▶ **TEXT EXCERPT**:
[Start of section]

With both of them retiring from Boeing on the same day in 2000, Ron and Jane were able to turn their full attention to their passion for the game.

They have attended a Rules class every year since 2001, except 2010 when Jane was recovering from knee surgery.

“Working in Rules has kept our minds active,” Jane says. “And we’ve both always been interested in them.”

The two of them would become PNGA/WSGA Master Rules Officials, with Jane working on the Rules Committees of 20 USGA national championships, and Ron working on 15 Rules Committees. Jane has served on the U.S. Senior Women’s Amateur Committee since 2008, while Ron has served on the USGA Regional Affairs Committee since 2010.

They both have served on the PNGA Championship Committee since 2006. “We were playing golf with Lynda and Jerry Adams,” said Ron, “and Lynda (a past president of the PNGA, and 2006 recipient of the Distinguished Service Award) told us she and Jerry were no longer as active in the PNGA and would we like to take their place on the committee.”

Added Jane, “We’ve been fortunate to have had so many mentors along the way, and have made so many friends. Judy Thompson (who received the PNGA Distinguished Service Award in 2010) really was terrific to work with at the Safeco Classic. I know how much the others enjoyed working as volunteers, and I’ve enjoyed getting to know the players at the events.”

And Ron reiterates Jane’s sentiments. “We’ve been really lucky to have met so many good people. We worked one championship with Joel and Jackie Belsvik (legendary volunteers who received the 2003 PNGA Distinguished Service Award) and at the next event they remembered us. They always welcomed us, and were always friendly to us. And George Egge would always ask us spur-of-the-moment Rules questions, to keep us on our toes.”

In 2009, Ron and Jane received the WSGA George Holland Volunteer of the Year Award, and in 2017 they were both inducted into the Fairwood Golf & Country Club Hall of Fame.

So it is fitting that the two of them receive together the 2018 PNGA Distinguished Service Award.

Jane Sossamon

  • Past President (2000) – Fairwood G&CC
  • Handicap Chair, Women’s Division – Fairwood G&CC
  • WSGA Representative since 1994
  • PNGA Representative since 1994
  • PNGA Women’s Division Chair 2004
  • PNGA Championship Committee since 2006
  • WSGA Board member since 2009
  • WSGA/PNGA Master Rules Official
  • U.S. Senior Women’s Amateur Committee since 2008
  • Worked 20 USGA Championships on Rules Committees
  • WSGA George Holland Award recipient 2009*
  • Inducted into Fairwood G&CC Hall of Fame November 2017*
  • Chaired Marshal Committee for all Fred Couples tournaments*
  • Co-chaired Marshal Committee for LPGA Safeco Classic for 10 years*
  • Served as Fairwood Hole Captain for marshaling 2015 U.S. Open*
  • Served as Fairwood Hole Captain for marshaling 2002 NEC Invitational*
  • Served as Fairwood Hole Captain for marshaling 2010 U.S. Senior Open*
  • Served as Fairwood Hole Captain for marshaling 2016 KPMG Women’s PGA Championship*

(*with Ron)

[End of section]

▶ **DATASET RECORDS**:
[Start of section]

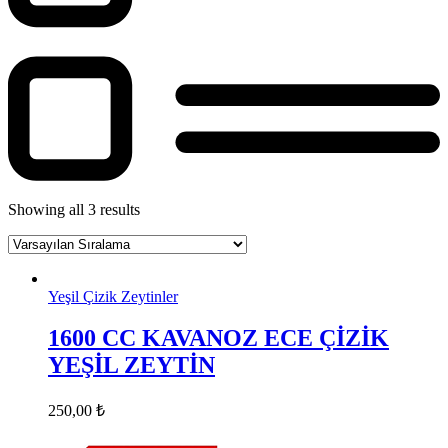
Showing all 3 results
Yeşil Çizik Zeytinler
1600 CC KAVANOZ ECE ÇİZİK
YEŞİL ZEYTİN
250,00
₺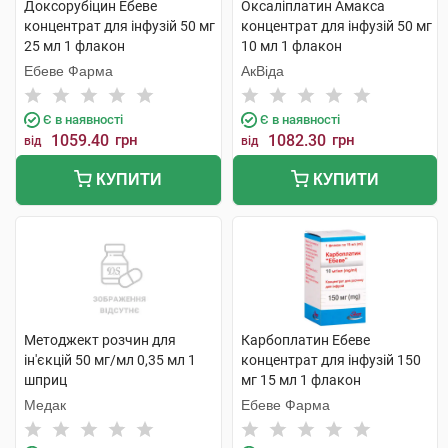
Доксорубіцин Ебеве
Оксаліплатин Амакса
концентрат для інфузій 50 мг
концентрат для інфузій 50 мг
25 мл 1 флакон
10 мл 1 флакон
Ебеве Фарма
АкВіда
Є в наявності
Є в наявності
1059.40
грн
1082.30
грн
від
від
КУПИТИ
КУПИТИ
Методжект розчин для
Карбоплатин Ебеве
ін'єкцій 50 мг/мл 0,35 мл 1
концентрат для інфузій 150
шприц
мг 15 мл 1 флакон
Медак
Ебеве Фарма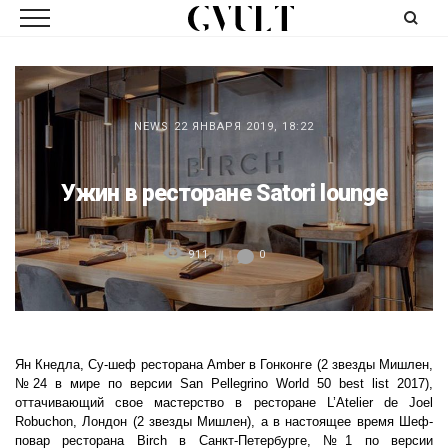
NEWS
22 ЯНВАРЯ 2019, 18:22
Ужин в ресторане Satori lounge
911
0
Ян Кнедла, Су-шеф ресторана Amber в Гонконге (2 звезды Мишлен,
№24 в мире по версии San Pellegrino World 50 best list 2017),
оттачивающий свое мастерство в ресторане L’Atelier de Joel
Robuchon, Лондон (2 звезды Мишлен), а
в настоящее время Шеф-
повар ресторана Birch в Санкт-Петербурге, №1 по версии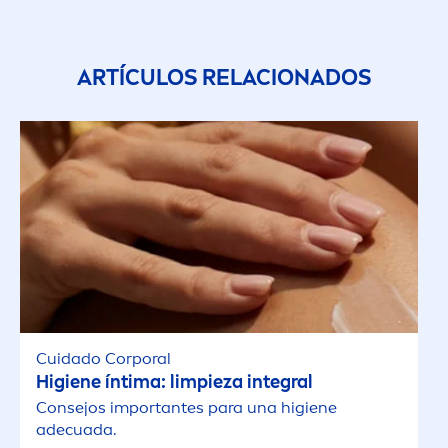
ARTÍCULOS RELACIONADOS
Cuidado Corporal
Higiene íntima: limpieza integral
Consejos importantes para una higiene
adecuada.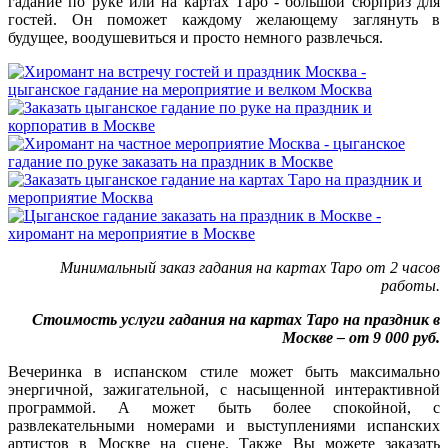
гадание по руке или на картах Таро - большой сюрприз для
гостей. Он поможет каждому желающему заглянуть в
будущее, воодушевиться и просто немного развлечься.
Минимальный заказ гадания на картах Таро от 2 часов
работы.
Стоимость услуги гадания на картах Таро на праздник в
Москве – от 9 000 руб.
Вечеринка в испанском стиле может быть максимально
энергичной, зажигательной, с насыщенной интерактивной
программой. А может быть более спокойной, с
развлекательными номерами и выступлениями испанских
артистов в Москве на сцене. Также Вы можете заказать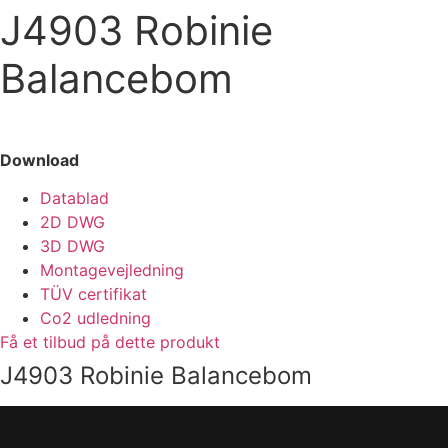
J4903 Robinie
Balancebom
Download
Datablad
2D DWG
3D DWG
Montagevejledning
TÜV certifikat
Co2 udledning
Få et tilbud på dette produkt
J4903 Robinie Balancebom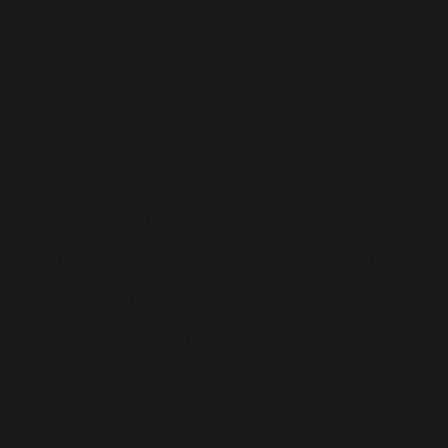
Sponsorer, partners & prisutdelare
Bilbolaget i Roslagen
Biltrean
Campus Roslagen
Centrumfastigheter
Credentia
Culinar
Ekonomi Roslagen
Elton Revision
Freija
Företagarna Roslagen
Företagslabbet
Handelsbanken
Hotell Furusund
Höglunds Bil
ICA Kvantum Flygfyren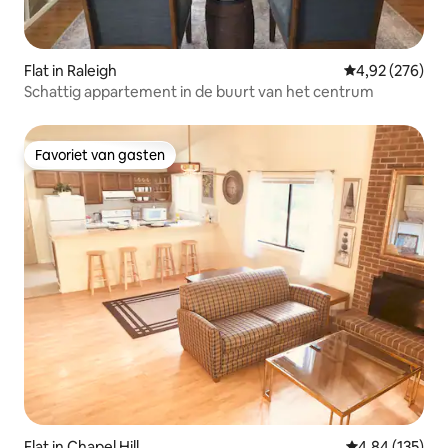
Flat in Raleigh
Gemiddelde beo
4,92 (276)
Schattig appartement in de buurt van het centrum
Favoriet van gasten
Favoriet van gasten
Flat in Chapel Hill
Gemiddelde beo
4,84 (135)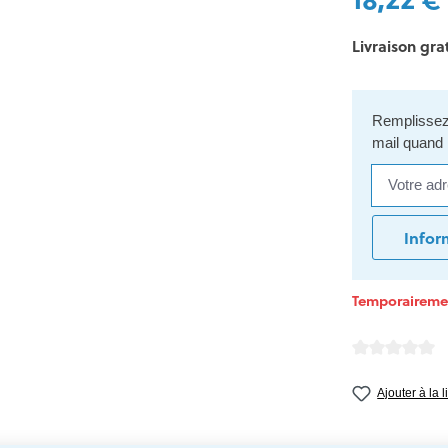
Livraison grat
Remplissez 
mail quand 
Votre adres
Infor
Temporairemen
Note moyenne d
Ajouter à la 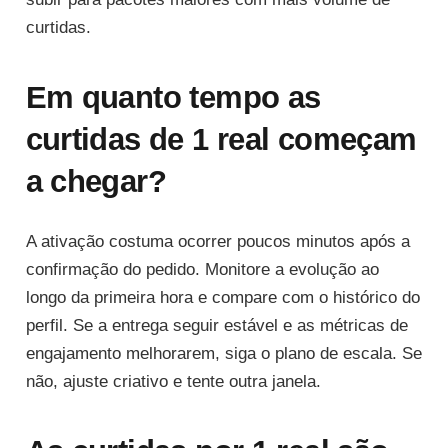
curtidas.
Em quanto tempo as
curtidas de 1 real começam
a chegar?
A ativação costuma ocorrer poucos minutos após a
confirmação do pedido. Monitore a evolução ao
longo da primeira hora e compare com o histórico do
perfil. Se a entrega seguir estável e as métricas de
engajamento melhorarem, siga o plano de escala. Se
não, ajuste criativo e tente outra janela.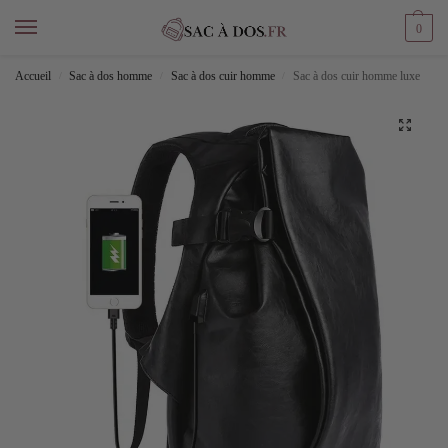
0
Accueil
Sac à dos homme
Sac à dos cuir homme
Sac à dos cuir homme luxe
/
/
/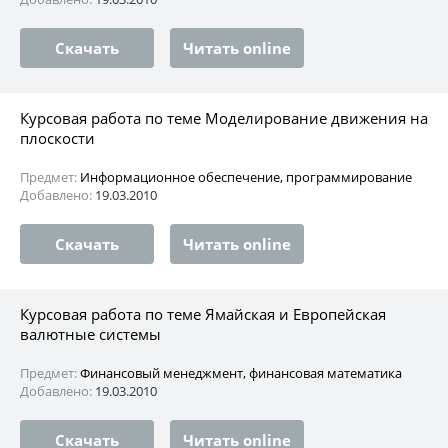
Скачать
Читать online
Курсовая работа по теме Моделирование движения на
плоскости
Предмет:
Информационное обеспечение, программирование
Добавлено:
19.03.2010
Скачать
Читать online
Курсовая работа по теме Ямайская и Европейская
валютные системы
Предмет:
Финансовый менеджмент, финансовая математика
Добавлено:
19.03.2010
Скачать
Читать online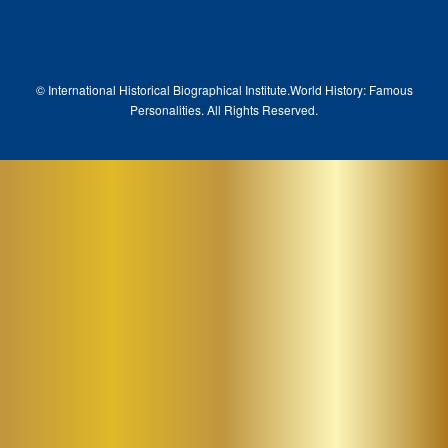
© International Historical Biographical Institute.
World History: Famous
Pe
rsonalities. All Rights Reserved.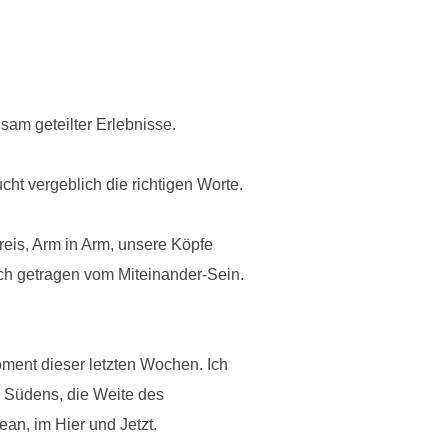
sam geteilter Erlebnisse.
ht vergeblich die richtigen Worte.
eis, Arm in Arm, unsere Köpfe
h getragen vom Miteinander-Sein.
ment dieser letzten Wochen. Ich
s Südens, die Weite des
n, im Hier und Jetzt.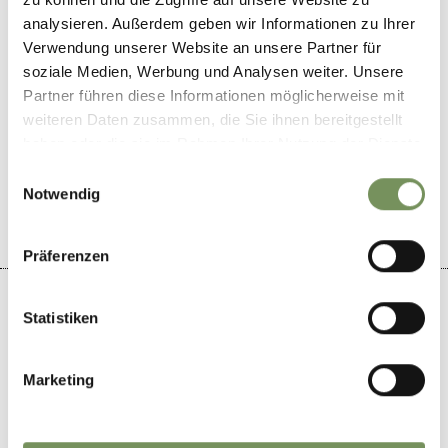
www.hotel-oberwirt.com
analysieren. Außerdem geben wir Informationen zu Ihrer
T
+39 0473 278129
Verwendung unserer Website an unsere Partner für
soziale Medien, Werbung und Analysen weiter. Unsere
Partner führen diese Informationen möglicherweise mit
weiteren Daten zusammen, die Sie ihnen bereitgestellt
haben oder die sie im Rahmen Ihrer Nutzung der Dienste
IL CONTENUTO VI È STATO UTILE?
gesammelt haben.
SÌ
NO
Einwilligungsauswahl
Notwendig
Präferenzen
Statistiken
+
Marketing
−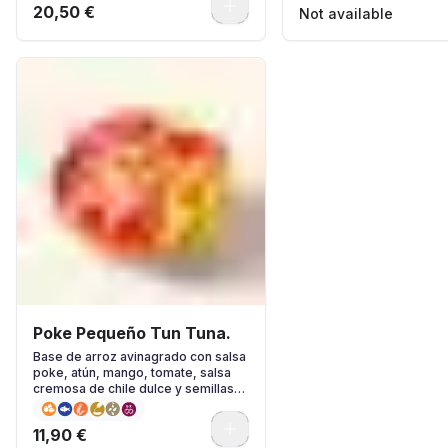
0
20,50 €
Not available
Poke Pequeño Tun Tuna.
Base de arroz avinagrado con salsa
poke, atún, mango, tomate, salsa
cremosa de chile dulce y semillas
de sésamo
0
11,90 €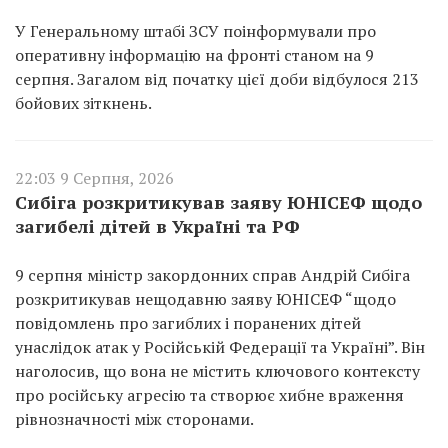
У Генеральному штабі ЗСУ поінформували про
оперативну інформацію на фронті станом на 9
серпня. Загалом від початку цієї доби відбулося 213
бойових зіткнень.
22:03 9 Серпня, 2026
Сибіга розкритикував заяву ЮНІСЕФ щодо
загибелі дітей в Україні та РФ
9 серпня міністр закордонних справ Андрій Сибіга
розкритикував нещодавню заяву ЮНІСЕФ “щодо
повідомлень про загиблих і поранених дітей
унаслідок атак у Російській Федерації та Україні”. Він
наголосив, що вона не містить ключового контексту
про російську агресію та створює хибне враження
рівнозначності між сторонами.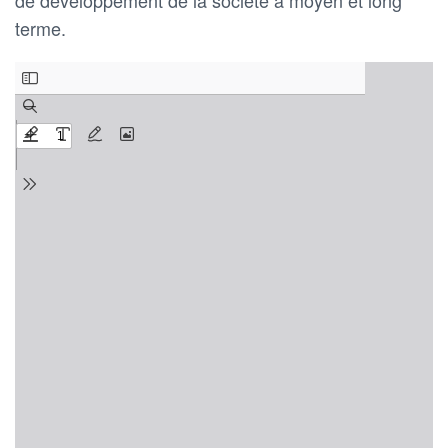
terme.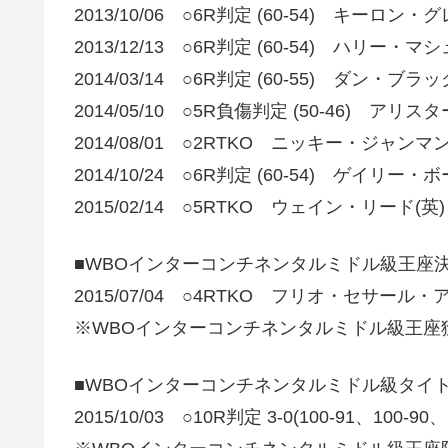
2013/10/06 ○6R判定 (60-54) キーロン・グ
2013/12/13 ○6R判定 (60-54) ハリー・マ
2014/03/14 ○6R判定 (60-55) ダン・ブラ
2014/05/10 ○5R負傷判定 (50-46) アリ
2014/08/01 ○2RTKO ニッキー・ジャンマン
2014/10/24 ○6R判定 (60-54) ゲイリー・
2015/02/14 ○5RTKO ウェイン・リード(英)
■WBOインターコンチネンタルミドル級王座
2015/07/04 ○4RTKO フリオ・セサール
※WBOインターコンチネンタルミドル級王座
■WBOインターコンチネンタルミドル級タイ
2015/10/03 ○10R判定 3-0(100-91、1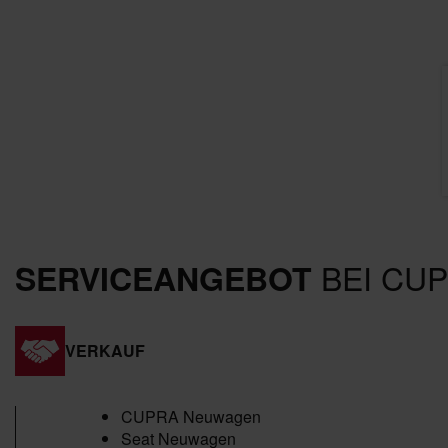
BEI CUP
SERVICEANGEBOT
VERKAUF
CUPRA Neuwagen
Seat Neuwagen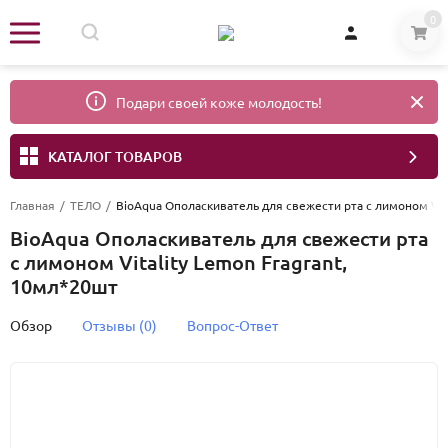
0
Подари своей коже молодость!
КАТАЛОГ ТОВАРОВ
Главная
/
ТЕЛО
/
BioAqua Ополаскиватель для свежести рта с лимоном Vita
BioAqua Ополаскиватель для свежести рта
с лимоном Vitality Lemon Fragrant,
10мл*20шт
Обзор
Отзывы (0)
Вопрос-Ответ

[End of section]

▶ **PROBLEMS TO SOLVE**:
a: From the list in the golf volunteer profile, name every event at which Jane served as Fairwood Hole Captain for marshaling.
b: Continue the golf volunteer profile after its final line.
The rows have no connection to the golf volunteer profile.

▶ **TASK RESULTS**:
a:
2015 U.S. Open
2002 NEC Invitational
2010 U.S. Senior Open
2016 KPMG Women's PGA Championship

b:
Ron Nelson

  • Past President (1990) and Treasurer – Fairwood G&CC
  • Handicap Chair – Fairwood G&CC
  • WSGA Representative since 1999
  • PNGA Representative since 1999
  • PNGA Championship Committee since 2006
  • WSGA Board member since 2016
  • WSGA/PNGA Master Rules Official
  • USGA Regional Affairs Committee since 2010
  • Worked 15 USGA Championships on Rules Committees
  • WSGA George Holland Award recipient 2009*
  • Inducted into Fairwood G&CC Hall of Fame November 2017*
  • Chaired Marshal Committee for all Fred Couples tournaments*
  • Co-chaired Marshal Committee for LPGA Safeco Classic for 10 years*
  • Served as Fairwood Hole Captain for marshaling 2015 U.S. Open*
  • Served as Fairwood Hole Captain for marshaling 2002 NEC Invitational*
  • Served as Fairwood Hole Captain for marshaling 2010 U.S. Senior Open*
  • Served as Fairwood Hole Captain for marshaling 2016 KPMG Women’s PGA Championship*

(*with Jane)


Larry Giustina

Eugene Country Club
Eugene, Ore.

At the end of the day, for Larry Giustina it was always about doing the right thing.

And this was the reason he was invaluable on any board he served on, in any office he served voluntarily, on any committee he devoted his time to.

This was the reason you always wanted him on your side, for his quiet diplomacy and friendly demeanor, and for his ability to find a way through to what is best in the long run for everyone involved.

It was always this way for Larry. Close to the land, close to his family, generous with his friends, honorable toward his beliefs.

In the early 1960s, his father, Nat Giustina, had bought a large parcel of land near the family cabin along the McKenzie River about an hour east of Eugene, Ore., with the idea of building a golf course. It became a family project, with nine holes of Tokatee Golf Club opening in 1966, followed by the other nine holes a few years later.

Nat had hired noted course architect Ted Robinson to design the course, but its philosophical foundation and spirit came from Nat; and Larry, in high school at the time, worked on the crew that built the course. Tokatee remains a Giustina family-run business to this day.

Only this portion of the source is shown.